WHAT IS NEEDED | Every line below needs to be transcribed without alteration, and no image may be carried over.

DATASET RECORDS |
= = = = =

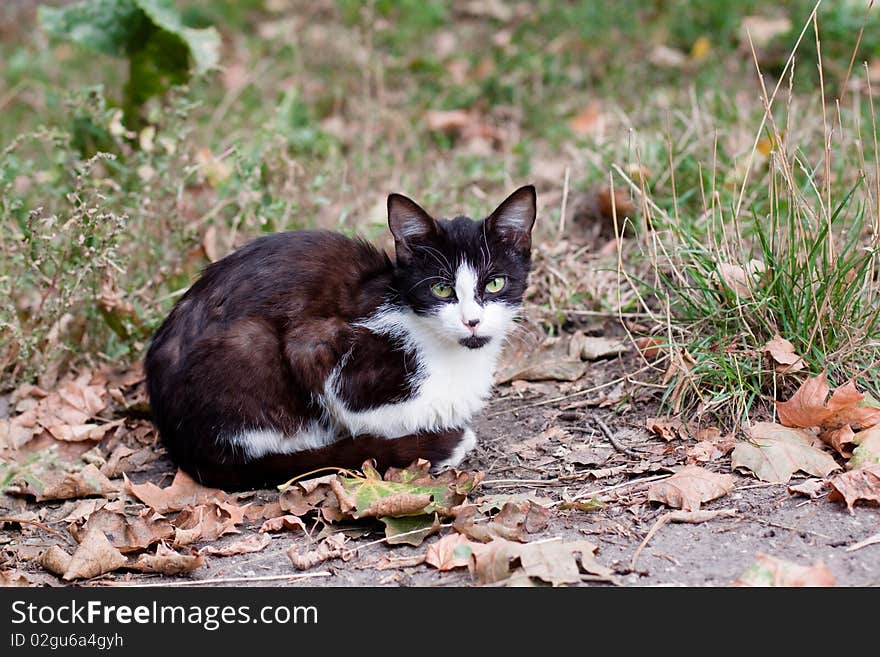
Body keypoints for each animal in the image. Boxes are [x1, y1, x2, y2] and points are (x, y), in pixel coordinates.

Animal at [144, 184, 536, 486]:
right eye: (440, 289)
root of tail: (181, 443)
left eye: (495, 283)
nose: (472, 321)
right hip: (248, 344)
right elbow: (367, 412)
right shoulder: (317, 343)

= = = = =

RESPONSE TO THIS EXERCISE |
Body keypoints for each animal in the image. Boxes are [x1, y1, x2, y2] and points are (x, y), in pixel coordinates.

Animal at [144, 184, 536, 486]:
right eye: (440, 289)
root of tail: (181, 443)
left eye: (495, 283)
nose: (472, 321)
right hip: (248, 344)
right elbow: (367, 412)
right shoulder: (317, 343)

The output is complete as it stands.